Hafencity

Bergedorf-Bille investiert erstmals in Geesthacht

Die Lauenburgische Landeszeitung darf in der Zeitkapsel des Grundsteins nicht fehlen: Marko Lohmann (Geschäftsführer Bergedorf-Bille), Gerrit M. Ernst (Geschäftsführer Nord Project Immobilien) und Olaf Dose (Leiter Projektmanagement bei der Ed. Züblin AG, v.li.) am Donnerstag bei der Grundsteinlegung.

Die Lauenburgische Landeszeitung darf in der Zeitkapsel des Grundsteins nicht fehlen: Marko Lohmann (Geschäftsführer Bergedorf-Bille), Gerrit M. Ernst (Geschäftsführer Nord Project Immobilien) und Olaf Dose (Leiter Projektmanagement bei der Ed. Züblin AG, v.li.) am Donnerstag bei der Grundsteinlegung.

Foto: Gerrit Pfennig / BGZ

Geesthacht. Die Genossenschaft übernimmt 105 Wohnungen. „Das ist der Hammer, was Sie machen!“, lobt der Geschäftsführer Marko Lohmann.

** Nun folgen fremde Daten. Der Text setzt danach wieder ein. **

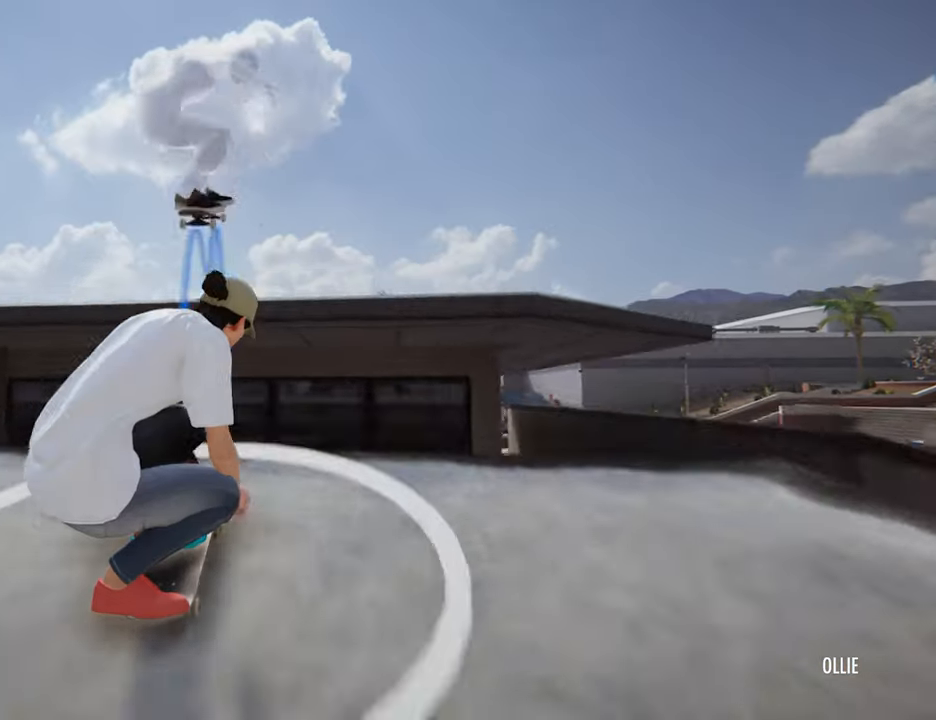
{"dt_ms": 520, "buttons": [], "left_stick": "center", "right_stick": "center"}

Geesthacht.  Das ist eine Überraschung in Immobilienkreisen: Die Baugenossenschaft Bergedorf-Bille investiert erstmals in Geesthacht. Sie übernimmt 105 der 244 Wohnungen, die der Baukonzern Züblin an der Steinstraße mit seinem Projekt „Elbterrassen II“ realisiert, und wird diese anschließend an Genossenschaftsmitglieder vermieten.

Genossenschaft kann sich weitere Investitionen vorstellen

Bille-Geschäftsführer Marko Lohmann sprach am Donnerstag bei der Grundsteinlegung das „Bündnis für das Wohnen Hamburg“ an. Hiervor brauche sich Geesthacht nicht zu verstecken: „Das, was Sie hier gemacht haben, ist der Hammer!“, betonte Lohmann. Er freue sich „riesig“, an diesem Projekt beteiligt zu sein und könne sich auch vorstellen, hier weiter zu wachsen. Er könne sich auch nicht erklären, warum die Bergedorf-Bille nicht längst in Geesthacht vertreten ist, so Lohmann.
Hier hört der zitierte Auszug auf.